START Exercise material
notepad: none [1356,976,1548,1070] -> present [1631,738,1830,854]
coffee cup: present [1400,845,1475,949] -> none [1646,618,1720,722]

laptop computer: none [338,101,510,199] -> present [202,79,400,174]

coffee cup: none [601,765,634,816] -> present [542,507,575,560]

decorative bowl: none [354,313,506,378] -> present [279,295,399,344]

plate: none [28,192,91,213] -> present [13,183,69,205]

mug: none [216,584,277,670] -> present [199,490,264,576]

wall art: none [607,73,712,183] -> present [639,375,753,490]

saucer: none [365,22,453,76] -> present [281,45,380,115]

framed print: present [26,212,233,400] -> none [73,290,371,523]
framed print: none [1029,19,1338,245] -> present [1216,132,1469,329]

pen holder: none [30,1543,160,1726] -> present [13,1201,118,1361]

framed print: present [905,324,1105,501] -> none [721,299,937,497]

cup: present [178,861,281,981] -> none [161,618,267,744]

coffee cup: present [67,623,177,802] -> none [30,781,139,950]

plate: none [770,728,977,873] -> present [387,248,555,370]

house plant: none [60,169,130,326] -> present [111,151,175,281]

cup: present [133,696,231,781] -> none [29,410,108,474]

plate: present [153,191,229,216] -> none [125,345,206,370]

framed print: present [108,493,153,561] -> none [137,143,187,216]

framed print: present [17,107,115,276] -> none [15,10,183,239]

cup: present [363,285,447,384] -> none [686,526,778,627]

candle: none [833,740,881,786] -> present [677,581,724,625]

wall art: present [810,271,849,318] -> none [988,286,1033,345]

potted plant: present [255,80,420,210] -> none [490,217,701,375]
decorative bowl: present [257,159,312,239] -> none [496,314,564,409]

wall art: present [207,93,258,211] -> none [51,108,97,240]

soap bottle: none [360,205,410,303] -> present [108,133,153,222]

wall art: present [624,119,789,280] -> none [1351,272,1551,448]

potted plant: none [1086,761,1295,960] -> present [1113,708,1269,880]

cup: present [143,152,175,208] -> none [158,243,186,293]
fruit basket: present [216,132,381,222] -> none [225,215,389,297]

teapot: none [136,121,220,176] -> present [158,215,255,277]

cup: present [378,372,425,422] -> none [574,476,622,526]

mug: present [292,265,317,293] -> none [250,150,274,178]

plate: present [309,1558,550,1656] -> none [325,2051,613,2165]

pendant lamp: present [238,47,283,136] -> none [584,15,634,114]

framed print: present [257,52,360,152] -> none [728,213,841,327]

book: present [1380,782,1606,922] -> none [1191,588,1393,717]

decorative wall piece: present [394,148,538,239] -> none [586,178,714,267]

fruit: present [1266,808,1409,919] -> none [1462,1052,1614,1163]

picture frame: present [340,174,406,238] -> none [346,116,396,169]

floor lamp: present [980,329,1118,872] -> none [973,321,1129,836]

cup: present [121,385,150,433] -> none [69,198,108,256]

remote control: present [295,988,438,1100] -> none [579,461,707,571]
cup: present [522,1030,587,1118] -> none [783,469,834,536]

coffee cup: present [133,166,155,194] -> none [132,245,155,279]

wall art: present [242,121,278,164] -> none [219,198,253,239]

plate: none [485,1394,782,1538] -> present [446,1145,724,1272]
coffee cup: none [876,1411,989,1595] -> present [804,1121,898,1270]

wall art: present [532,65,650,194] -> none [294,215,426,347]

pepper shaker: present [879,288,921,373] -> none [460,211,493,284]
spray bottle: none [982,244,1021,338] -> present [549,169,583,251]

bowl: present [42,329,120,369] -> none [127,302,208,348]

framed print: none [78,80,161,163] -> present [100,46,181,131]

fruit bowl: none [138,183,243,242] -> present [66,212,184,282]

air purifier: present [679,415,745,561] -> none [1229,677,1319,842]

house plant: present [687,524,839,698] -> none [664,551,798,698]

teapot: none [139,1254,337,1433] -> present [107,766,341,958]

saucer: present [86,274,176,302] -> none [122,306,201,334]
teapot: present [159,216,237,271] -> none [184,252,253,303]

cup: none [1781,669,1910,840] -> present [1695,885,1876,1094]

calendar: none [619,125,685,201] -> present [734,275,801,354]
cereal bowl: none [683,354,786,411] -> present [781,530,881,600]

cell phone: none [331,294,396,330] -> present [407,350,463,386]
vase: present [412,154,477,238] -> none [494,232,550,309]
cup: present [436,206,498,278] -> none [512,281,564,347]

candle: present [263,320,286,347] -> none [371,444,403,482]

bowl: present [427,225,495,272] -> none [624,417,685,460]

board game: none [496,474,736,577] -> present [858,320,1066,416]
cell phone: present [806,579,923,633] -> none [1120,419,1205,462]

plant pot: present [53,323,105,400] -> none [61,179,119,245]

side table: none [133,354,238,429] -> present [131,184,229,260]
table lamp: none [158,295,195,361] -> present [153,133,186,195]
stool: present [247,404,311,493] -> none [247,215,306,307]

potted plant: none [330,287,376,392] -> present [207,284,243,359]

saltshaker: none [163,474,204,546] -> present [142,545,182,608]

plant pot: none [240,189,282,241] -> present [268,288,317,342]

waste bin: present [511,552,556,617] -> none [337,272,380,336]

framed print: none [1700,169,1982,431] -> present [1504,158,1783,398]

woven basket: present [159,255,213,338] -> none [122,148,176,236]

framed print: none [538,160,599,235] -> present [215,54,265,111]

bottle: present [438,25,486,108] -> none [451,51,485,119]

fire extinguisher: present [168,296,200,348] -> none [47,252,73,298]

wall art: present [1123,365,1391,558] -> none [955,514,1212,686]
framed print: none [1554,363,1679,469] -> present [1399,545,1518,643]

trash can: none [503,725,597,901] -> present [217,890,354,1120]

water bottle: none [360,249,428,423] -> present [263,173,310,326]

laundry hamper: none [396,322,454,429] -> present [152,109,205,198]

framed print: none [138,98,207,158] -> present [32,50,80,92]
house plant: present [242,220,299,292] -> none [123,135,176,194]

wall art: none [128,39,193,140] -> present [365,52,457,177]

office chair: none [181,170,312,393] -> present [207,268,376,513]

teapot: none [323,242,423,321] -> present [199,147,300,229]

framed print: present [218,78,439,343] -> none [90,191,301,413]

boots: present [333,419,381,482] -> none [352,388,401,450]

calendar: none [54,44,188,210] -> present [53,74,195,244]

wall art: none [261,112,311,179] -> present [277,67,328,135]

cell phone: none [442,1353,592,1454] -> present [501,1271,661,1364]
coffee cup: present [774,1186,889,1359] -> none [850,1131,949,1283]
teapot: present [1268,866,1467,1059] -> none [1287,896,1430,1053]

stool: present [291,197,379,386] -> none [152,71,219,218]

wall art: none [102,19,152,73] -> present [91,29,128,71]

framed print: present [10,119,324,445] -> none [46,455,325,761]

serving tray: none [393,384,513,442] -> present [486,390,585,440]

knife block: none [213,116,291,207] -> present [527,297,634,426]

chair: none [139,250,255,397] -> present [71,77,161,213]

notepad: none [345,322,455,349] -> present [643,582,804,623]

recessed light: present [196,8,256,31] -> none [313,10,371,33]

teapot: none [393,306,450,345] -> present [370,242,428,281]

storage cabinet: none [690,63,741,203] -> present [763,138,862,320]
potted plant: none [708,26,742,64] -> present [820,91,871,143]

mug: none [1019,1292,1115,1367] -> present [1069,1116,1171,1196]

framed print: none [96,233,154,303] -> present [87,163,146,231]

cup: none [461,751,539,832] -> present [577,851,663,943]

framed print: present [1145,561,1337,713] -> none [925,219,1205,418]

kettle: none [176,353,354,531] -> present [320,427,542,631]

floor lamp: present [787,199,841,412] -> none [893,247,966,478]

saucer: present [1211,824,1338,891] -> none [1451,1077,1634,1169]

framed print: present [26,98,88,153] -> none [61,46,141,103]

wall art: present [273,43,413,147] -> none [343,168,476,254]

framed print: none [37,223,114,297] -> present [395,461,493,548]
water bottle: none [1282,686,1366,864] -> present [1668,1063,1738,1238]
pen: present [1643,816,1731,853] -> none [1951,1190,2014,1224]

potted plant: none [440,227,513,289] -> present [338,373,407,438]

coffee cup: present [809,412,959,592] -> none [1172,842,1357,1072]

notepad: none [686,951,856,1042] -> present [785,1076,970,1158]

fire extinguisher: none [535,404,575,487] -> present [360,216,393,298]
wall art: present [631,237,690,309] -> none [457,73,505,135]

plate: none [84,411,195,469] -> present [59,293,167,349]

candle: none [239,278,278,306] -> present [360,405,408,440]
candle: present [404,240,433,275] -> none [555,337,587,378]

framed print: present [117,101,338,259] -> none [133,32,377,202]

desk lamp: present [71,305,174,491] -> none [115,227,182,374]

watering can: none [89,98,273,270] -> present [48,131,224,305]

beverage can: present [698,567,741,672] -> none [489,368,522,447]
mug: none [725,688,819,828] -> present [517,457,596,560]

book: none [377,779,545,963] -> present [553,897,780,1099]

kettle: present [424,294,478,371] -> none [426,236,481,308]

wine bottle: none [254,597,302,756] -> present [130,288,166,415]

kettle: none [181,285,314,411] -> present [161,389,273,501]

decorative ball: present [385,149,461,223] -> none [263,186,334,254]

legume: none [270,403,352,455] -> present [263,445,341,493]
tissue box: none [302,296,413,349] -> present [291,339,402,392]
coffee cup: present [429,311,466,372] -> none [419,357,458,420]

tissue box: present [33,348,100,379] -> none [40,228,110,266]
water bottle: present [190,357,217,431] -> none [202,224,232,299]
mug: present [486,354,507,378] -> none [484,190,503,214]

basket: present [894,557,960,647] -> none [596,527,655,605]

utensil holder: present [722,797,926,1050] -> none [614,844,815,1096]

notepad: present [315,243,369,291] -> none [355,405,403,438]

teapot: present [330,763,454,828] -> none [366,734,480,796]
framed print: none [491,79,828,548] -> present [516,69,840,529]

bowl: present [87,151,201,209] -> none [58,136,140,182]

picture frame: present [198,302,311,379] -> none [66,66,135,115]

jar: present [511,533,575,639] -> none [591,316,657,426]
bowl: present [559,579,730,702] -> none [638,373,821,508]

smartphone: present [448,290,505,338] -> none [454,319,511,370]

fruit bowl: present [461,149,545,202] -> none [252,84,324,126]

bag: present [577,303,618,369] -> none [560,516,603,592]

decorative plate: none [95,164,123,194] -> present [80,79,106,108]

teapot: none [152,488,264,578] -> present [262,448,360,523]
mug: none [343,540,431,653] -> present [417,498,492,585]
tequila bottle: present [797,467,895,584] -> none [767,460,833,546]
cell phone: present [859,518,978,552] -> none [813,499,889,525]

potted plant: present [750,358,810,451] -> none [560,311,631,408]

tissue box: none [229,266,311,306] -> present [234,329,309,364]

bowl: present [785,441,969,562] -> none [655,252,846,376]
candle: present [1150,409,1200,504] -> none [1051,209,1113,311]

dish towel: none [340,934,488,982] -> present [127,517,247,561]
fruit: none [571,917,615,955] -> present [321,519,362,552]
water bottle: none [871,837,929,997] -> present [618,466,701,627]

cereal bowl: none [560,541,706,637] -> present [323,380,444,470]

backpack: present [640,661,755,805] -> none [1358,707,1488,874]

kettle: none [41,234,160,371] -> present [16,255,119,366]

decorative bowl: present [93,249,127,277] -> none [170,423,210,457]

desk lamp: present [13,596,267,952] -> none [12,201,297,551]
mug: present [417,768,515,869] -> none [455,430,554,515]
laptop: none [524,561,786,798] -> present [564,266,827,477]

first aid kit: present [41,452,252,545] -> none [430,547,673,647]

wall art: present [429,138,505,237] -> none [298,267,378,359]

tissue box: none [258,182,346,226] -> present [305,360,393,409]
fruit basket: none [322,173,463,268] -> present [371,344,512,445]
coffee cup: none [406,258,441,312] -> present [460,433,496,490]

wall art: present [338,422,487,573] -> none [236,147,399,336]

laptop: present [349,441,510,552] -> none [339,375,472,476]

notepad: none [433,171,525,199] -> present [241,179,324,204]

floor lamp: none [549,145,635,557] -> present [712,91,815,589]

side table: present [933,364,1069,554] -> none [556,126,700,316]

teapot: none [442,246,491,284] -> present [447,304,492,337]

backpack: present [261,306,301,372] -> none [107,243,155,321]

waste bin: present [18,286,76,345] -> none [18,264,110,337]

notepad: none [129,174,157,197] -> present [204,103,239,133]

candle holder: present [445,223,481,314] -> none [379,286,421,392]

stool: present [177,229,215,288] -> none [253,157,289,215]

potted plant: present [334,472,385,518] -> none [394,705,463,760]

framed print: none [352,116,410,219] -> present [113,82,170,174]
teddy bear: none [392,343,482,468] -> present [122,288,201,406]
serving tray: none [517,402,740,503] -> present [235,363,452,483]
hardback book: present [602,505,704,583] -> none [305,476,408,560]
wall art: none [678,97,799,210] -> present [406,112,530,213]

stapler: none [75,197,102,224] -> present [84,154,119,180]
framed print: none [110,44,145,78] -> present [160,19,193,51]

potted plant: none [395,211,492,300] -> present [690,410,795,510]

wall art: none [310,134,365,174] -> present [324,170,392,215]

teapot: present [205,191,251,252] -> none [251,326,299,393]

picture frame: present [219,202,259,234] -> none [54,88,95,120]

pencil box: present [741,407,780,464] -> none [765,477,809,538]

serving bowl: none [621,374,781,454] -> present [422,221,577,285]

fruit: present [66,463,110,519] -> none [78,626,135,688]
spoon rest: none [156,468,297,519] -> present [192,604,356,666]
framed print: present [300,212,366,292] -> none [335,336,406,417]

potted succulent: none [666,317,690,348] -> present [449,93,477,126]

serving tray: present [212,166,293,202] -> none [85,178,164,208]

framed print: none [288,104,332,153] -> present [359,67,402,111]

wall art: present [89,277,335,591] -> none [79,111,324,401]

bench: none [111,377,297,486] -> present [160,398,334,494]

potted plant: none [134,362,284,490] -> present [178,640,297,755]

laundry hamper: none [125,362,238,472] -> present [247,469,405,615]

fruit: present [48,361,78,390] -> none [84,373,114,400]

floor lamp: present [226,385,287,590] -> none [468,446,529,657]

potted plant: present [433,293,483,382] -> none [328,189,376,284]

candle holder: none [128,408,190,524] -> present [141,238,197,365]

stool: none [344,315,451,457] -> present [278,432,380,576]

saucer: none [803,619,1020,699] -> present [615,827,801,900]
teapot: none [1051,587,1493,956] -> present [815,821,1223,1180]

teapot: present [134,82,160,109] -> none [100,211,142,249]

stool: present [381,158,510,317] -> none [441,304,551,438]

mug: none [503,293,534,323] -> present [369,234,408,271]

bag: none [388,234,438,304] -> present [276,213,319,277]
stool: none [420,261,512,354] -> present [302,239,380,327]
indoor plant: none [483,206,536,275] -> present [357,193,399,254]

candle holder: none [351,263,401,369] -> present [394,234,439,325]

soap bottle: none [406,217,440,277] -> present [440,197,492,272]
END Exercise material
» Task details:
Copy exactly the lines above, starting at the opening line and finishing at the line in which "mug: present [292,265,317,293]" occurs.

» Answer section:
notepad: none [1356,976,1548,1070] -> present [1631,738,1830,854]
coffee cup: present [1400,845,1475,949] -> none [1646,618,1720,722]

laptop computer: none [338,101,510,199] -> present [202,79,400,174]

coffee cup: none [601,765,634,816] -> present [542,507,575,560]

decorative bowl: none [354,313,506,378] -> present [279,295,399,344]

plate: none [28,192,91,213] -> present [13,183,69,205]

mug: none [216,584,277,670] -> present [199,490,264,576]

wall art: none [607,73,712,183] -> present [639,375,753,490]

saucer: none [365,22,453,76] -> present [281,45,380,115]

framed print: present [26,212,233,400] -> none [73,290,371,523]
framed print: none [1029,19,1338,245] -> present [1216,132,1469,329]

pen holder: none [30,1543,160,1726] -> present [13,1201,118,1361]

framed print: present [905,324,1105,501] -> none [721,299,937,497]

cup: present [178,861,281,981] -> none [161,618,267,744]

coffee cup: present [67,623,177,802] -> none [30,781,139,950]

plate: none [770,728,977,873] -> present [387,248,555,370]

house plant: none [60,169,130,326] -> present [111,151,175,281]

cup: present [133,696,231,781] -> none [29,410,108,474]

plate: present [153,191,229,216] -> none [125,345,206,370]

framed print: present [108,493,153,561] -> none [137,143,187,216]

framed print: present [17,107,115,276] -> none [15,10,183,239]

cup: present [363,285,447,384] -> none [686,526,778,627]

candle: none [833,740,881,786] -> present [677,581,724,625]

wall art: present [810,271,849,318] -> none [988,286,1033,345]

potted plant: present [255,80,420,210] -> none [490,217,701,375]
decorative bowl: present [257,159,312,239] -> none [496,314,564,409]

wall art: present [207,93,258,211] -> none [51,108,97,240]

soap bottle: none [360,205,410,303] -> present [108,133,153,222]

wall art: present [624,119,789,280] -> none [1351,272,1551,448]

potted plant: none [1086,761,1295,960] -> present [1113,708,1269,880]

cup: present [143,152,175,208] -> none [158,243,186,293]
fruit basket: present [216,132,381,222] -> none [225,215,389,297]

teapot: none [136,121,220,176] -> present [158,215,255,277]

cup: present [378,372,425,422] -> none [574,476,622,526]

mug: present [292,265,317,293] -> none [250,150,274,178]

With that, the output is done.